--- START ---

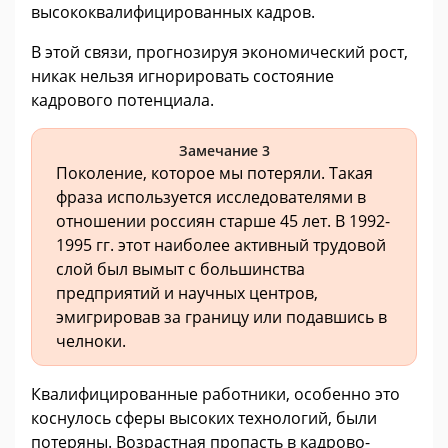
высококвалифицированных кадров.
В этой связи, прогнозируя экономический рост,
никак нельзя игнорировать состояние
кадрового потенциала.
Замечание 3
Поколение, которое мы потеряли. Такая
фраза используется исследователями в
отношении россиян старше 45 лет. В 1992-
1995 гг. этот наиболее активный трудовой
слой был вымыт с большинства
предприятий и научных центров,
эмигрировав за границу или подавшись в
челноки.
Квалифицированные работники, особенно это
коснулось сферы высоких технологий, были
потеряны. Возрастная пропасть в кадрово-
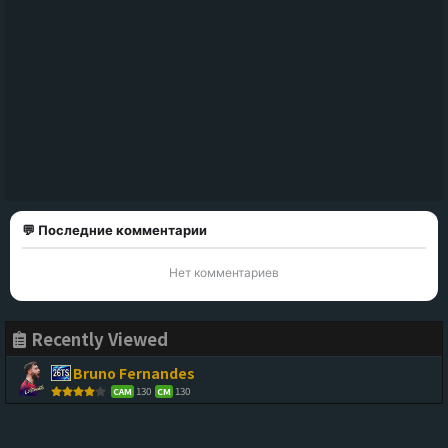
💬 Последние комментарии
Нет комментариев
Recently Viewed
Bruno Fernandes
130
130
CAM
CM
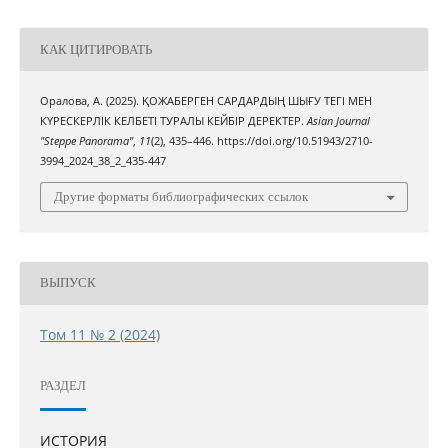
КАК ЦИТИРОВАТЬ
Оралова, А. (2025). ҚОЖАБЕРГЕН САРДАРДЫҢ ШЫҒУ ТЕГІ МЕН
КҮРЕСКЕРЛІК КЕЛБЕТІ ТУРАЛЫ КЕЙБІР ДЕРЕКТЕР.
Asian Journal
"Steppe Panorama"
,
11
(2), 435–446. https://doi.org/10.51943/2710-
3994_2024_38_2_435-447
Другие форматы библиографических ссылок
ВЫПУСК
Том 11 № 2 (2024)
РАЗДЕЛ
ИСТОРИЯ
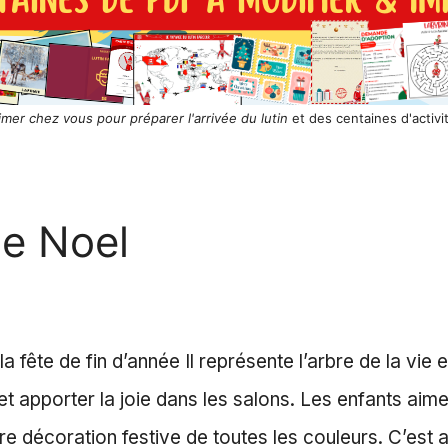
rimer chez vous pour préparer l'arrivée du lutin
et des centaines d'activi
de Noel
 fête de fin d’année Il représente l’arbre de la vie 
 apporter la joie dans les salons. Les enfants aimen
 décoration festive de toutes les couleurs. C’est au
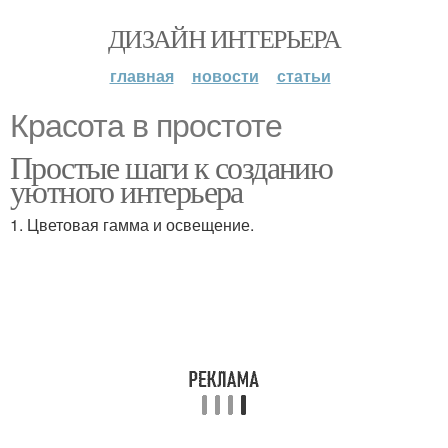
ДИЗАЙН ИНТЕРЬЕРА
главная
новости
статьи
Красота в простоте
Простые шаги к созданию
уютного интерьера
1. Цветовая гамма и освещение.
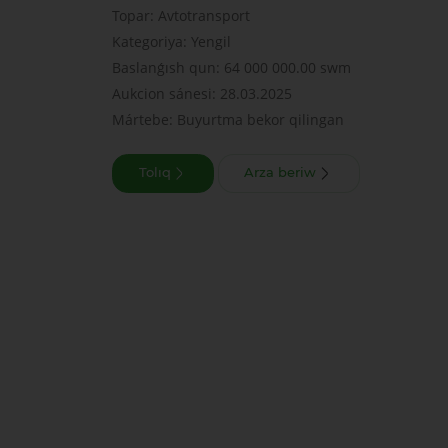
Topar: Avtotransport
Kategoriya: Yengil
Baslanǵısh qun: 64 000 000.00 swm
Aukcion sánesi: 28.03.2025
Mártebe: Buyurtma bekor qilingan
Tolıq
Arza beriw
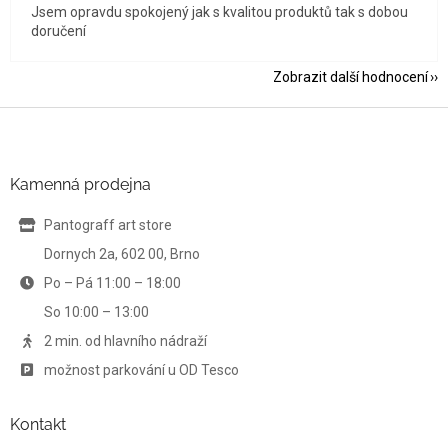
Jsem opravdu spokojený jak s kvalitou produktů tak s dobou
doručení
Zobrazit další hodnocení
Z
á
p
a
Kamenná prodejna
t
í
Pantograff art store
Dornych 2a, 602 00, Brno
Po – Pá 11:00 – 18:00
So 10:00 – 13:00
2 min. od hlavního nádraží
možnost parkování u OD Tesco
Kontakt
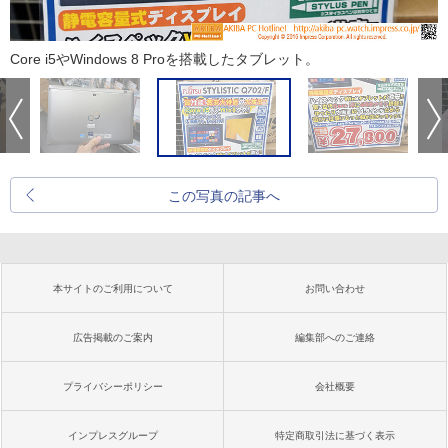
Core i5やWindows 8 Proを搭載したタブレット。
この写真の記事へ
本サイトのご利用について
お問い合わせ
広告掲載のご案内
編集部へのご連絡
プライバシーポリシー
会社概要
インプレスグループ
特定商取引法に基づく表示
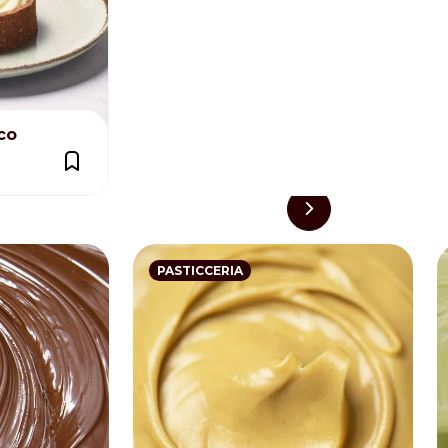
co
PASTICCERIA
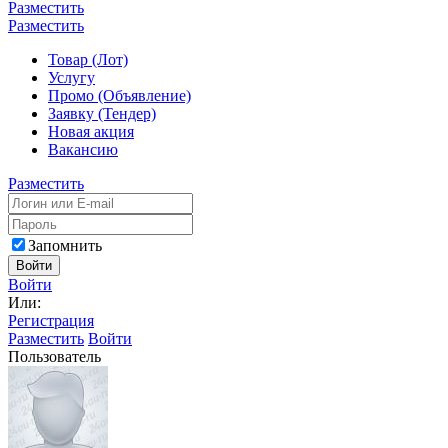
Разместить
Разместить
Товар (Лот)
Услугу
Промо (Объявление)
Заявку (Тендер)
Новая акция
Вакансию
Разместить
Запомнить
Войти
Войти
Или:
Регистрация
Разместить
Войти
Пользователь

--- END ---
--- START ---

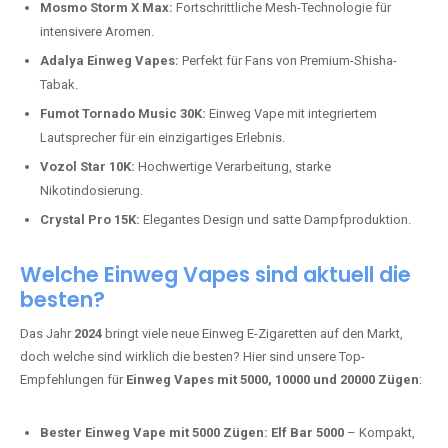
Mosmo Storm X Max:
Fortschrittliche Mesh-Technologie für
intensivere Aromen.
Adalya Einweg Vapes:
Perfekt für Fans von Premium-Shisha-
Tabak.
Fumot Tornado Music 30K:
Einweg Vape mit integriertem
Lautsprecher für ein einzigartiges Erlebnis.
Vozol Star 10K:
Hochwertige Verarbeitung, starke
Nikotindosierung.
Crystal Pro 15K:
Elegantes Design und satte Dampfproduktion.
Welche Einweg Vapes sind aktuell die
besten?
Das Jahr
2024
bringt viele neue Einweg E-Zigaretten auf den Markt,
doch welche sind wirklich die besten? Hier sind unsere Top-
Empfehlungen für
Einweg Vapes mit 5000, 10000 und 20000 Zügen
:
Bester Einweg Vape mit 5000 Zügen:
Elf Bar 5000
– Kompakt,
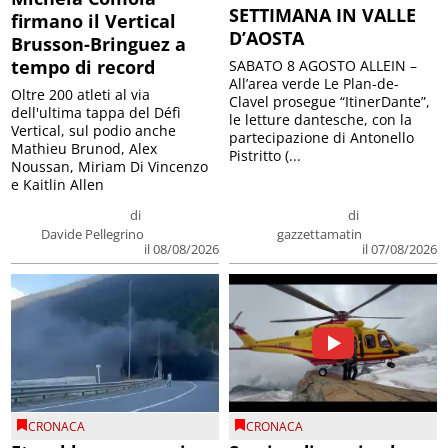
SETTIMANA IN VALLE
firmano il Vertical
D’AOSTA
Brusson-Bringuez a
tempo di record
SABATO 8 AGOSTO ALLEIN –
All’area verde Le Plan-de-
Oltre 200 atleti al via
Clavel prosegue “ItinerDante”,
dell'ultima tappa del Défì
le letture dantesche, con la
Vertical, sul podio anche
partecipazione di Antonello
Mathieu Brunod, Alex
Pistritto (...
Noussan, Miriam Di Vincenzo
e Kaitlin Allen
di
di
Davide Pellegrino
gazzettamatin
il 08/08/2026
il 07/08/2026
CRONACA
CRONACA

--- END ---
--- START ---

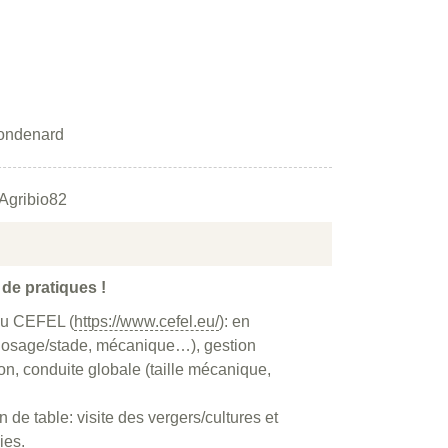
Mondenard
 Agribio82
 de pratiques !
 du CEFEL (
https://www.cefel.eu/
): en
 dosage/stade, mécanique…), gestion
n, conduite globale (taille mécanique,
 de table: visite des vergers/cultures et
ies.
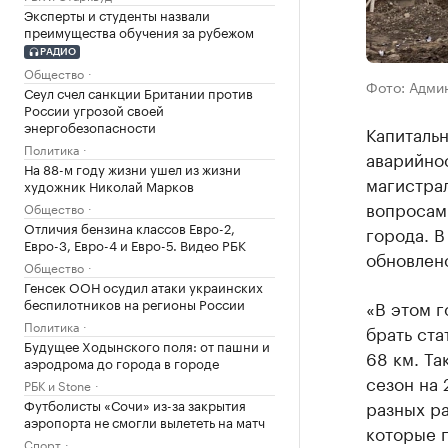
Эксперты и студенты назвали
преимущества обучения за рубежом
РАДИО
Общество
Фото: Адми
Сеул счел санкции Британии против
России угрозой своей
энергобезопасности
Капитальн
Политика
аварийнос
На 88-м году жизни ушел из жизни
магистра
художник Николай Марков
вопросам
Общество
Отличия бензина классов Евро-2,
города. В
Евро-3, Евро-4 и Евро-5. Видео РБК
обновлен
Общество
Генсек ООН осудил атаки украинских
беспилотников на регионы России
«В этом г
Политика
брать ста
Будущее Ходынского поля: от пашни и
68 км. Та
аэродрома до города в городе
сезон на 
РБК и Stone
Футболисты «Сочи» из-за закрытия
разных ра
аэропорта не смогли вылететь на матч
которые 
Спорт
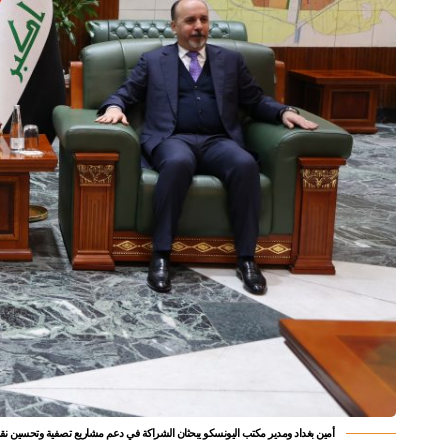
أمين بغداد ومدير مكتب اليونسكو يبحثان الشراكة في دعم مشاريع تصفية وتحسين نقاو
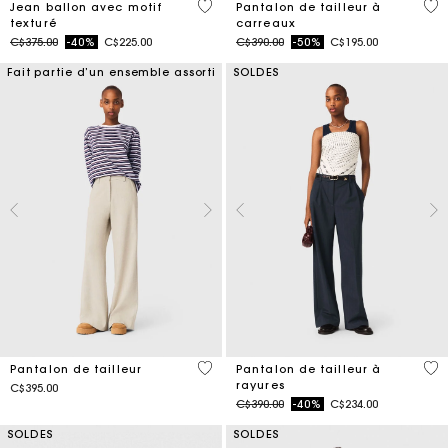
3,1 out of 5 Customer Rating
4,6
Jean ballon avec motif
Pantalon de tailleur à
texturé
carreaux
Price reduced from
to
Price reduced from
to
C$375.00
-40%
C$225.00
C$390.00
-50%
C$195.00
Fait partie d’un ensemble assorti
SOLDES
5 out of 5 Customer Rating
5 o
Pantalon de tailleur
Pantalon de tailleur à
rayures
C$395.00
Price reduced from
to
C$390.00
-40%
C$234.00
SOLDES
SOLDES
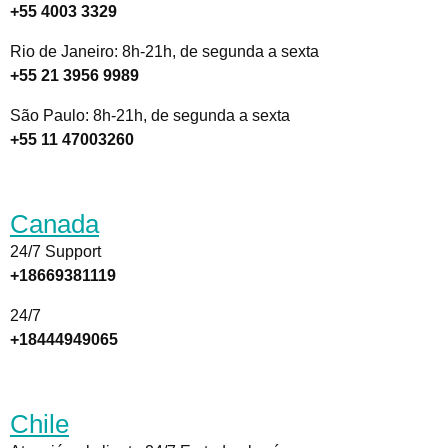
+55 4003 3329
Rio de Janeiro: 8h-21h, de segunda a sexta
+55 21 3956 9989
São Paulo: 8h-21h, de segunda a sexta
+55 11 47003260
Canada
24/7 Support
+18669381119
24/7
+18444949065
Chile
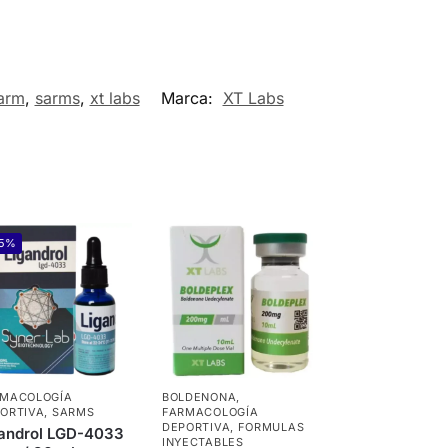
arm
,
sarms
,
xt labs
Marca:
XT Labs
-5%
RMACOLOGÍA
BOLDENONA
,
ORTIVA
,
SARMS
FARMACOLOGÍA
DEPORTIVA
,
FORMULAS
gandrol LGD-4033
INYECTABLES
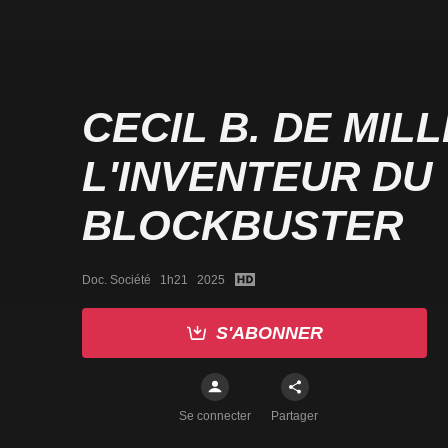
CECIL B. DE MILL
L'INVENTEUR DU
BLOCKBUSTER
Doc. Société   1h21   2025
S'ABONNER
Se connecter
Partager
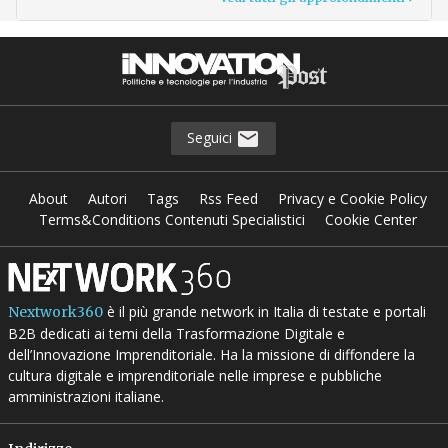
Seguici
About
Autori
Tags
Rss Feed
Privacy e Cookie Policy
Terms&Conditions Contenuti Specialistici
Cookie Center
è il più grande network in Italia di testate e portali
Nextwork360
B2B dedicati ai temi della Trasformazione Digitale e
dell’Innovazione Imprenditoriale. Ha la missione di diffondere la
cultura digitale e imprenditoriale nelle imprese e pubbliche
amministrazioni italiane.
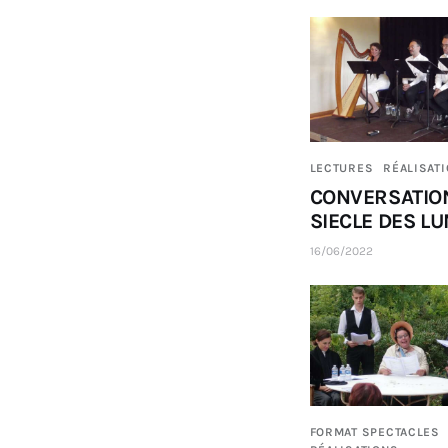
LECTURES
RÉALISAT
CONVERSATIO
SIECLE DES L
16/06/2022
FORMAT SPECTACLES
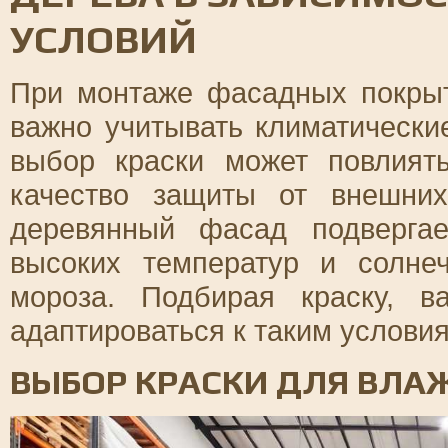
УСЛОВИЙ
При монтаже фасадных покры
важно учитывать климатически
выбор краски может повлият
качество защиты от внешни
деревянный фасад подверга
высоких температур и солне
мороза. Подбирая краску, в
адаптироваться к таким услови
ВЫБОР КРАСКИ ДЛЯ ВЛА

--- END ---

§ EXERCISE OBJECTIVE: Using the entries shown above, reproduce verbatim the lines from the line bearing "высококвалифицированных кадров." to the line bearing "1995 гг. этот наиболее активный трудовой", inclusive.

§ TASK OUTPUT:
высококвалифицированных кадров.
В этой связи, прогнозируя экономический рост,
никак нельзя игнорировать состояние
кадрового потенциала.
Замечание 3
Поколение, которое мы потеряли. Такая
фраза используется исследователями в
отношении россиян старше 45 лет. В 1992-
1995 гг. этот наиболее активный трудовой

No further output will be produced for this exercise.